*TASK OBJECTIVE*: Copy out the records word for word, starting at the line containing "right hip: (82, 302, -1)" and ending at the line containing "left knee: (641, 938, 9)", with both of those lines included. Leave the pictures out of your answer.

*DATA FOR ANALYSIS*:
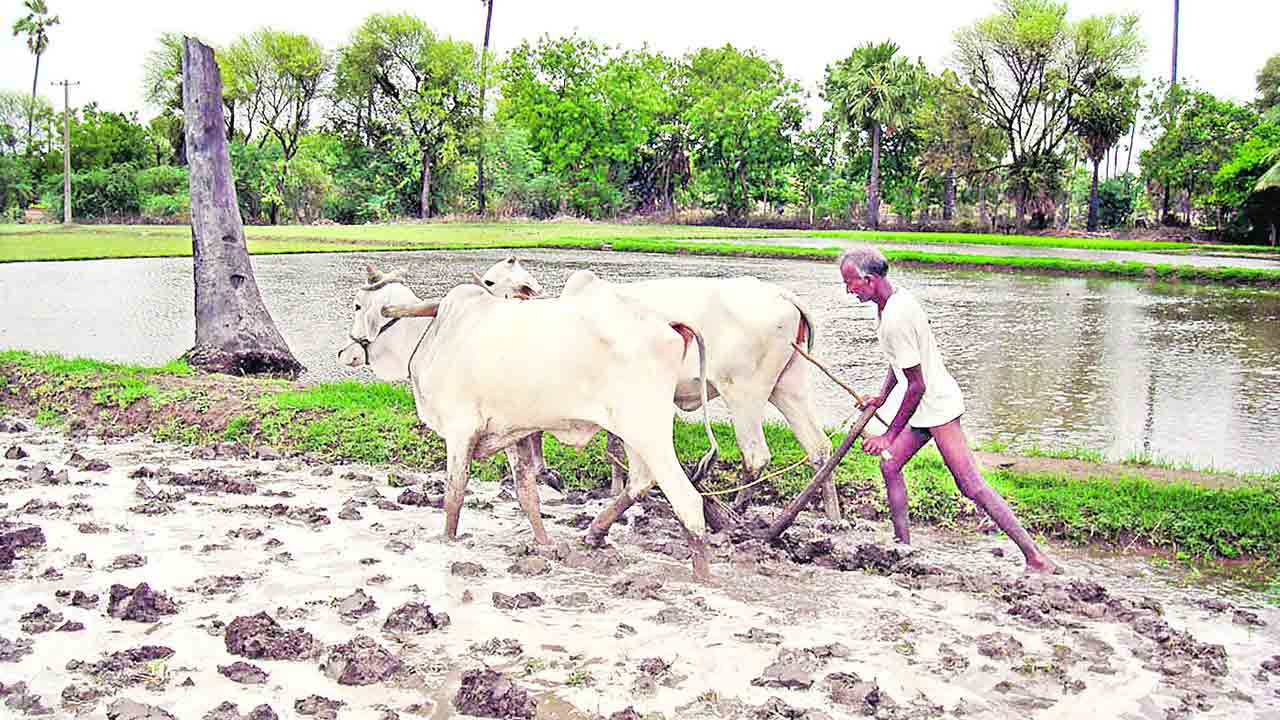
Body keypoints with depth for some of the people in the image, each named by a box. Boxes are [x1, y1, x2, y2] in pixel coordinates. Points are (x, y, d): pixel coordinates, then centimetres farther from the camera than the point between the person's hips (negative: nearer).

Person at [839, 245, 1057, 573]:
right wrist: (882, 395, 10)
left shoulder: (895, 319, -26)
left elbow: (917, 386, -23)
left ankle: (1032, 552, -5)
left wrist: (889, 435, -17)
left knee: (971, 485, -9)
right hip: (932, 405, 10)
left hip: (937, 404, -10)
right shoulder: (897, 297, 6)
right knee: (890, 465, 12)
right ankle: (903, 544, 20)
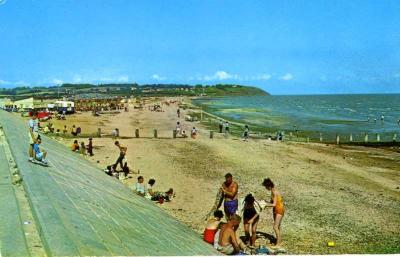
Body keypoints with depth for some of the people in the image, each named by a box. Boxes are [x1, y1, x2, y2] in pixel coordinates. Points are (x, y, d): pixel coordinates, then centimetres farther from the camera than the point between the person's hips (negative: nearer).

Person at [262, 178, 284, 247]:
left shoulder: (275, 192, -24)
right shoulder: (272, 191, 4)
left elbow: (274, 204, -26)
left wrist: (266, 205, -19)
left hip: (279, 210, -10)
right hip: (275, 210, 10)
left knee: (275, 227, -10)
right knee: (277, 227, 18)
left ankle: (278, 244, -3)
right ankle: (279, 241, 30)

...

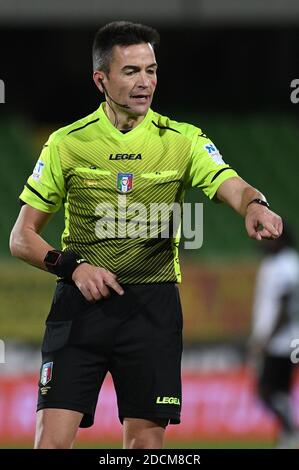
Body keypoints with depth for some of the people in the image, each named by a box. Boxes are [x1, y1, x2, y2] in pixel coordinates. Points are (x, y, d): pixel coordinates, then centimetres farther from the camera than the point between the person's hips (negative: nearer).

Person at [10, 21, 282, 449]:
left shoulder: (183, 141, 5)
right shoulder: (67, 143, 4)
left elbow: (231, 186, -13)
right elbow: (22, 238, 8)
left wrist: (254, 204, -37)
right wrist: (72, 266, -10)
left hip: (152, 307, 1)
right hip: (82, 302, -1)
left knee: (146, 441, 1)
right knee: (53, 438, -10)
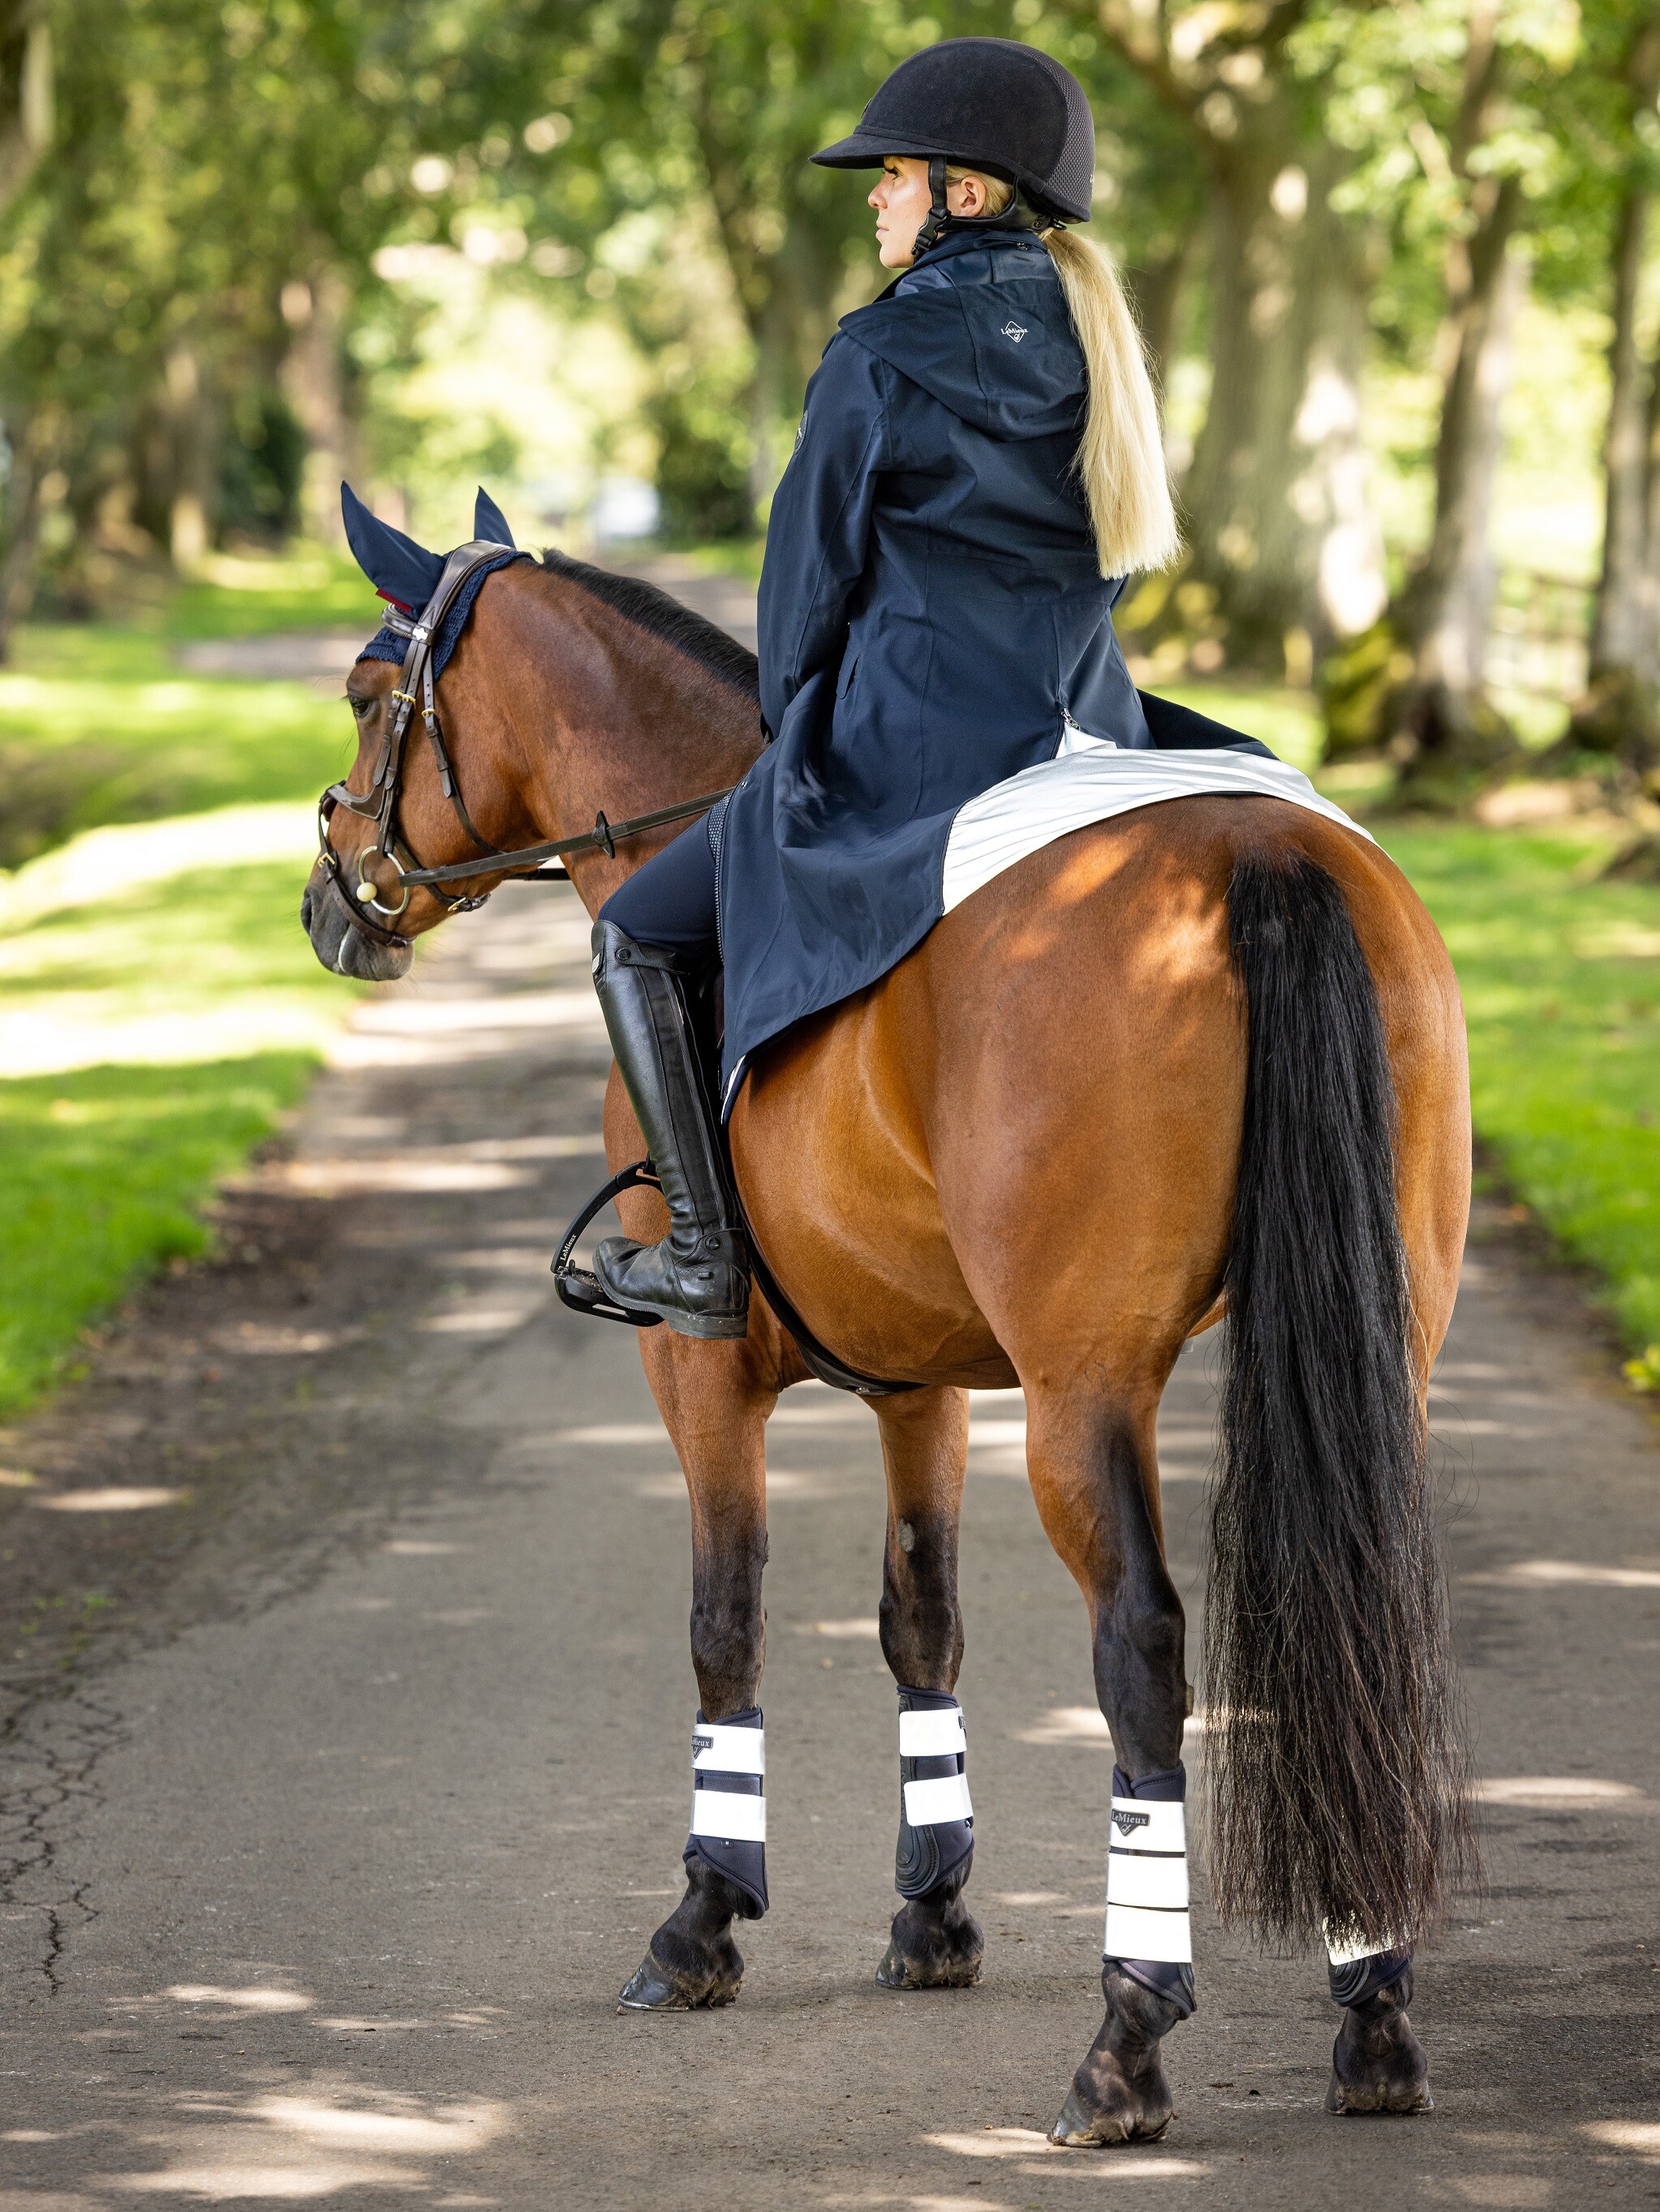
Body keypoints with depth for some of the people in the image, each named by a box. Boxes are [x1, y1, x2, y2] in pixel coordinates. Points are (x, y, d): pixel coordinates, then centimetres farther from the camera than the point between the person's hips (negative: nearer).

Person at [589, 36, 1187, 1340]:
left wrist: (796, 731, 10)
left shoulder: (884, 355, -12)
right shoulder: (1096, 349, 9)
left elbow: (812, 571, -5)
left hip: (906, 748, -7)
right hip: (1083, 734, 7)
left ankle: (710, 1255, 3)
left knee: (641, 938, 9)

*ANSWER FOR THIS EXERCISE*:
right hip: (82, 302, -1)
left knee: (146, 441, 1)
right knee: (53, 438, -10)
Body keypoints with depth for some of the people in the image, each named by a box. Boxes are [x1, y1, x2, y2] in pixel coordinates. Points are (x, y, d): pixel coordinates, then centimetres farther from the camera than the point between the person's hips (negative: nearer).

Person at [589, 36, 1187, 1340]:
left wrist: (796, 731, 10)
left shoulder: (884, 355, -12)
right shoulder: (1096, 349, 9)
left elbow: (812, 571, -5)
left hip: (906, 748, -7)
right hip: (1083, 734, 7)
left ankle: (710, 1255, 3)
left knee: (641, 938, 9)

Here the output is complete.